Hannah Manley has applied for our Jet Business Scholarship and her essay was selected to be one of our finalists. Below is some information about Hannah and her essay submission. You can vote for her submission by clicking here.
Senior at University of Minnesota
Major – Supply Chain and Operations Management & Management Information Systems
What do you enjoy about your studies?
My school is very focused on business processes as a whole. Our individual majors are extremely short (~24 credits). As a supply chain major, I really enjoy learning so much about other business functions so that I can better understand where we fit into the process.
What hobbies/organizations/jobs are you included in?
I am currently working for Honeywell Aerospace as a Materials Management Intern. During the school year I work for my University as an Office Assistant. My #1 hobby is to take care of my succulents. I'm currently trying to propagate some of them so I really enjoy the opportunity to do some city gardening. I also volunteer to help manage a food pantry on campus, Nutritious U, which provides access to fresh, healthy food for students. I am the president of a group called Minnesota Microlenders. We provide loans to entrepreneurs in developing nations; we believe that access to financial capital can help to decrease poverty and inequality.
Hannah's Essay. Would you rather work for someone else in an established company or start your own business and work for yourself? What motivates your choice?
Jeff Bezos. Warren Buffett. Bill Gates. Mark Zuckerberg.
Each of these people is an entrepreneur. Each of these people is a household name. From a young age we are taught that being an inventor and starting and running your own company is the path to wealth and fame. Children picture themselves as successful entrepreneurs with fancy cars and big houses in the same way they dream of being sports stars, actors, or singers. However, for every name we know there are countless names we have never heard, sometimes because they haven’t had the unmitigated success, but often because their business idea ended in failure.

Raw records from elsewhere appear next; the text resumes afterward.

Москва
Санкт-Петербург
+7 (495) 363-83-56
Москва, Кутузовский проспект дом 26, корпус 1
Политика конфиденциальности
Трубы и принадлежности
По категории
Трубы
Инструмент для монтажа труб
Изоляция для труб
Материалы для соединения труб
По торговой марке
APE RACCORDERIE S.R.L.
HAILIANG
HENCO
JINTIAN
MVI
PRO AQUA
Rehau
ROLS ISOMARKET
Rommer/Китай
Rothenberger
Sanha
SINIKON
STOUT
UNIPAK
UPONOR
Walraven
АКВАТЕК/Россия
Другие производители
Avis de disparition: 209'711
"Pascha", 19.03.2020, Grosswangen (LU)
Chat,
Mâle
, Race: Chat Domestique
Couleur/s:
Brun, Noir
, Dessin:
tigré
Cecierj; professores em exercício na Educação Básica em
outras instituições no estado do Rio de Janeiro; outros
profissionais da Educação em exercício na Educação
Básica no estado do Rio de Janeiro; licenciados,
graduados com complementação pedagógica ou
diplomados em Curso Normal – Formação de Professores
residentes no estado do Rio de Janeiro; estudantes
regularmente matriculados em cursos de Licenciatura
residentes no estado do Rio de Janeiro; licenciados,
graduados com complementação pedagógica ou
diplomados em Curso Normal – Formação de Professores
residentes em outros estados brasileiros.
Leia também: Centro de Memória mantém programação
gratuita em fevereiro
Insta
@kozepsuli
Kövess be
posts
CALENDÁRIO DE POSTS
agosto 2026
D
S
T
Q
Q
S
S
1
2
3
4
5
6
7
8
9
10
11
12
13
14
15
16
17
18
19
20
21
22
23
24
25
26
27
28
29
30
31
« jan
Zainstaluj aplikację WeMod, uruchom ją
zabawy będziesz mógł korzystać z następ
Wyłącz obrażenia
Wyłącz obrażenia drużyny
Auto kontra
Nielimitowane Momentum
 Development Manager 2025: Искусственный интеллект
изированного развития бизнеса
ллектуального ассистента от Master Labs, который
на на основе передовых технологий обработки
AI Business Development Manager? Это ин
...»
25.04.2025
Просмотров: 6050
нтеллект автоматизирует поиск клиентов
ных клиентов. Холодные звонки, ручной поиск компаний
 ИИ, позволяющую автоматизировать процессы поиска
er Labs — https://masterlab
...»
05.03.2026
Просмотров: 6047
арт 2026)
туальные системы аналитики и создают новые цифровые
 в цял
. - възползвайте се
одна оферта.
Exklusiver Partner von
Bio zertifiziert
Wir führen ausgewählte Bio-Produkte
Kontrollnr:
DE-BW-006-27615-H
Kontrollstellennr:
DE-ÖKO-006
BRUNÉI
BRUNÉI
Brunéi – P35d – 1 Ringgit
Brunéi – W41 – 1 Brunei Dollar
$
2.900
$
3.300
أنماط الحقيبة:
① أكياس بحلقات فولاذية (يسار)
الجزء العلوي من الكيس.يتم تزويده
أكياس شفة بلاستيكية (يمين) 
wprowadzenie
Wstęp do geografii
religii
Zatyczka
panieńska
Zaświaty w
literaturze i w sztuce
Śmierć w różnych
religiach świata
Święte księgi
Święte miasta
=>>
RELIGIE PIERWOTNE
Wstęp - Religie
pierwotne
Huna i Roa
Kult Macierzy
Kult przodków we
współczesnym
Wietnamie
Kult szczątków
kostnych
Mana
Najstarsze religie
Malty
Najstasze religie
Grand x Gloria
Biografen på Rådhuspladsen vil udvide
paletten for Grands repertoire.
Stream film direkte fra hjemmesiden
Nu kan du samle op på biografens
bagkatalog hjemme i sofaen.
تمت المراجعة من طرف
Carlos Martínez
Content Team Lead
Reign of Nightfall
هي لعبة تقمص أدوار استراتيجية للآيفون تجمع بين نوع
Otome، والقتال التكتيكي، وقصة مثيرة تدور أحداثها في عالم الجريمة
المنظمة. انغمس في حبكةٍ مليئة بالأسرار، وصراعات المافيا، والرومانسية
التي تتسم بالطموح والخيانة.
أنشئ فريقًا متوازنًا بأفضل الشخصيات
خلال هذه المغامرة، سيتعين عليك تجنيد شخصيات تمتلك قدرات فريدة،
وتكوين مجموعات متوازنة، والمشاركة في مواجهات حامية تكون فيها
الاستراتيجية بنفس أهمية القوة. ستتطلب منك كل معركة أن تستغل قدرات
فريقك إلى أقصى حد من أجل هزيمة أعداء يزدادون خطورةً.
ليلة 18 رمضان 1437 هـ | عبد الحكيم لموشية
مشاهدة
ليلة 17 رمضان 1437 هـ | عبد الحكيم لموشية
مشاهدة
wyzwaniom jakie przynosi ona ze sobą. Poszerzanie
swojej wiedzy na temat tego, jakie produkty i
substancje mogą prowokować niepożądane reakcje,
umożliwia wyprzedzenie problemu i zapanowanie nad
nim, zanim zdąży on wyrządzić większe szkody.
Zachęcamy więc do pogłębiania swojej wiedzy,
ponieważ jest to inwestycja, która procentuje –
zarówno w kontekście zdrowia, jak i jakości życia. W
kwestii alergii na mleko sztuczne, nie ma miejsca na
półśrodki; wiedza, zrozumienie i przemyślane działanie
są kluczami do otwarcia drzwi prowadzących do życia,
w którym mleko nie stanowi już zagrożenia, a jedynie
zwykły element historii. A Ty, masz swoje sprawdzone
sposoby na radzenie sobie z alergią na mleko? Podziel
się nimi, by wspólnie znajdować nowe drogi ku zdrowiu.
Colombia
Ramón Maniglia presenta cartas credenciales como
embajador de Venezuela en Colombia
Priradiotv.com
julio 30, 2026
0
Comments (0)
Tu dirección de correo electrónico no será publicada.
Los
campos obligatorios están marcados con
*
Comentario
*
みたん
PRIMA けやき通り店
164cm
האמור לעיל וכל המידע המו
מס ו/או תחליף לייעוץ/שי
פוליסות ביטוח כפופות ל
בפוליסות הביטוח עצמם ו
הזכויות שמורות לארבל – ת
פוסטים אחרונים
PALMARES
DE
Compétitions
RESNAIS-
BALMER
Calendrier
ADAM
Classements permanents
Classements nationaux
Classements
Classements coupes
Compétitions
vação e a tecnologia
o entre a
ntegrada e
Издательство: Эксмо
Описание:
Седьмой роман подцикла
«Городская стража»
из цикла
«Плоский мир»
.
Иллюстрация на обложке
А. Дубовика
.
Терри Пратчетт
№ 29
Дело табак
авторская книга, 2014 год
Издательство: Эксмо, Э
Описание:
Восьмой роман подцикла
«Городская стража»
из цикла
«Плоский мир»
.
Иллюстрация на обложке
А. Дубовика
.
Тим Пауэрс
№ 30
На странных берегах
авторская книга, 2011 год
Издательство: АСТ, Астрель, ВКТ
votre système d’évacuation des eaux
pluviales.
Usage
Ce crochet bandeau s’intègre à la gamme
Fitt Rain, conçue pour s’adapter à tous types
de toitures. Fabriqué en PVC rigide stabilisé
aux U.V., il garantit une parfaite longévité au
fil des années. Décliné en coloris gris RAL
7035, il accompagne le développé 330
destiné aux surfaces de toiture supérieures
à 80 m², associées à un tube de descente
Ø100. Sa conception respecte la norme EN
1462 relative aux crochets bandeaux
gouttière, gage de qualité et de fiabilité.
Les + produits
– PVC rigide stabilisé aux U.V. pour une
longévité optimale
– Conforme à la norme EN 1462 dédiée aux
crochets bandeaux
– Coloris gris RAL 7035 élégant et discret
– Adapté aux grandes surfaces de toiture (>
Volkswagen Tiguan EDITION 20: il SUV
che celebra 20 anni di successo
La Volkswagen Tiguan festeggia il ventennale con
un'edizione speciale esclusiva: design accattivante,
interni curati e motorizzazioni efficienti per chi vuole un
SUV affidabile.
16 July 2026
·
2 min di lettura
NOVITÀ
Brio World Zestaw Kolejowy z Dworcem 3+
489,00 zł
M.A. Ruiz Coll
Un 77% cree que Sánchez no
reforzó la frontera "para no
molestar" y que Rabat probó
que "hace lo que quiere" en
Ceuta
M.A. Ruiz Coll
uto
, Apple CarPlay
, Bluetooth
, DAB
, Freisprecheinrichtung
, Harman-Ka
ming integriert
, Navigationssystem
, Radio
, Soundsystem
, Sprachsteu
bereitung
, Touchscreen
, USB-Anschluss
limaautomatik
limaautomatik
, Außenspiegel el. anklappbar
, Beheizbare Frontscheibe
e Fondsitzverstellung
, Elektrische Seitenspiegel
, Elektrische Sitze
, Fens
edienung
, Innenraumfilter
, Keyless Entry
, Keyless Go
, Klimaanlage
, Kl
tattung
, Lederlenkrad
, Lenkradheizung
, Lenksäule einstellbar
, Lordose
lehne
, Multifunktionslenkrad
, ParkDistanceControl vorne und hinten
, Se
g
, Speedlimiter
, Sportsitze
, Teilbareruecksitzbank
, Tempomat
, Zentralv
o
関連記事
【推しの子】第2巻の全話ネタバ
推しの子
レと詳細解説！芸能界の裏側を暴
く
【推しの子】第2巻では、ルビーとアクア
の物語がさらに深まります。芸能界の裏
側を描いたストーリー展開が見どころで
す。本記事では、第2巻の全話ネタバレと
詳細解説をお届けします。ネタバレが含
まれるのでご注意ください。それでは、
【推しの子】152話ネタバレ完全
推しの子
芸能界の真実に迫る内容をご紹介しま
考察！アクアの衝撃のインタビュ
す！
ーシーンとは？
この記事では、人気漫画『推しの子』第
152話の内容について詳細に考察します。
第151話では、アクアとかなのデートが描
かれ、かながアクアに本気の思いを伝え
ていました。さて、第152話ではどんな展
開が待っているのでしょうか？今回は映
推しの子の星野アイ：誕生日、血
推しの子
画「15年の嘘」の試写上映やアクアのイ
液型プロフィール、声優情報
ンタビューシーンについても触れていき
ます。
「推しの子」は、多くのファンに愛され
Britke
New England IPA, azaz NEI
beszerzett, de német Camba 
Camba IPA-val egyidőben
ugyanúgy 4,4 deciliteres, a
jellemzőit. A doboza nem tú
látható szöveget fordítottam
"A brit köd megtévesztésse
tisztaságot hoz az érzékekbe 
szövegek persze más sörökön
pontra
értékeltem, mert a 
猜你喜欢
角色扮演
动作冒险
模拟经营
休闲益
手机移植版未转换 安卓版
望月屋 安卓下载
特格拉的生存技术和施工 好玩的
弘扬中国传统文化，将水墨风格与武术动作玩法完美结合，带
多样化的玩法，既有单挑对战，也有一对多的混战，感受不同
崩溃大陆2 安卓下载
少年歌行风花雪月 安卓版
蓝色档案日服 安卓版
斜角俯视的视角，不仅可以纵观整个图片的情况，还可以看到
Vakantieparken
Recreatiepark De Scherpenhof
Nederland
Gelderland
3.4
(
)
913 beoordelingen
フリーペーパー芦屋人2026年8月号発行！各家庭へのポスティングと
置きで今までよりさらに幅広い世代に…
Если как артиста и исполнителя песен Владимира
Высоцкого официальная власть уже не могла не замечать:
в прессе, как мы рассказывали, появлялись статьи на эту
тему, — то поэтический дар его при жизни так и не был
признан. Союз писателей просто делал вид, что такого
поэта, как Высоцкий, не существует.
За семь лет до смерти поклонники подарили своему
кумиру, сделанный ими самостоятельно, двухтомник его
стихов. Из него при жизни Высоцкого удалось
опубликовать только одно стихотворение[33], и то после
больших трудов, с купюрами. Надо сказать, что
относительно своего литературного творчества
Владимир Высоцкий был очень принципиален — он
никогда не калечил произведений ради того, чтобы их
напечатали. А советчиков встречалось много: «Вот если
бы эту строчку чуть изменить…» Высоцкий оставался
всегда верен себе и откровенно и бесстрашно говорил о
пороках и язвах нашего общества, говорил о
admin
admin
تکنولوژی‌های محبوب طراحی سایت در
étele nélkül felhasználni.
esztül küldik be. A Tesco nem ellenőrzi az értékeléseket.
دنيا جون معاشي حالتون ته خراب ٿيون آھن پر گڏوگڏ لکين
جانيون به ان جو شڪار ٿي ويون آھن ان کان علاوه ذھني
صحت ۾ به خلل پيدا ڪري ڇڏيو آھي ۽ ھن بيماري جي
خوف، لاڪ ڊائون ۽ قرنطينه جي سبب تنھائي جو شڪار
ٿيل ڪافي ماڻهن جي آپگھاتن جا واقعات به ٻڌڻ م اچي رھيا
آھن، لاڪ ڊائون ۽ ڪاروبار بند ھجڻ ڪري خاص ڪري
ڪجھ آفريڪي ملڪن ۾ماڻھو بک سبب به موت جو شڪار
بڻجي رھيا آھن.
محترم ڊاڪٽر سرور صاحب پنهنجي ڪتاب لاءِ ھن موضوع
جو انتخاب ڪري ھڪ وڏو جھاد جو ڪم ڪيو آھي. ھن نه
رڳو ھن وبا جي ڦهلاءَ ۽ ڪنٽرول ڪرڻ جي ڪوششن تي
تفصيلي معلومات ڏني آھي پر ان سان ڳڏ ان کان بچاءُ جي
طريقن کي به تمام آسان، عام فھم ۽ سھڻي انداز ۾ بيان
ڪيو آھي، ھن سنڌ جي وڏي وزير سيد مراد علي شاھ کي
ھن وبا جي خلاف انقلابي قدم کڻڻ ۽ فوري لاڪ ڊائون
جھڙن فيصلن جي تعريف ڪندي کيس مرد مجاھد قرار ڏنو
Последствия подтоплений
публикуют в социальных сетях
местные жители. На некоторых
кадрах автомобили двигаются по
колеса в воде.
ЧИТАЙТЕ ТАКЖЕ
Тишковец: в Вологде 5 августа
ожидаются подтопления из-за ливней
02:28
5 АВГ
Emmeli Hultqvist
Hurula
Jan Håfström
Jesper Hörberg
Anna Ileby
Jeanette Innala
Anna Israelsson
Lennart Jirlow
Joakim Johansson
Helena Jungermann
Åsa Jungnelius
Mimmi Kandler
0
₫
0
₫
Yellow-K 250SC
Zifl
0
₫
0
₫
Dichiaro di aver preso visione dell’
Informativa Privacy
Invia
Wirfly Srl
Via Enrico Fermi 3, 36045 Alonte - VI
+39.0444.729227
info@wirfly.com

When considering whether I would like to own my own business or work for someone else I must consider that failure rate. Realistically, I do not have a brilliant idea or the capital to start a business from the ground up. While I might be willing to put part-time efforts into an invention, I am unwilling to risk everything on starting a non-diversified business such as a convenience store, franchised restaurant, or hotel. Practically speaking I would not want to work for myself because my business would be highly susceptible to failure; while I could leverage my skills in corporate America I would most likely have lost my capital investment when the business closed. While it would be exciting to work for myself, to know that my efforts were completely responsible for the success of my business, it would also be terrifying. My work is not the only thing that I care about; working for another person’s business allows me to choose to value myself and hand off responsibility to someone else. The benefit of working for someone else is that the business continues regardless of whether I am available. That allows me to focus on myself, my family, and my community.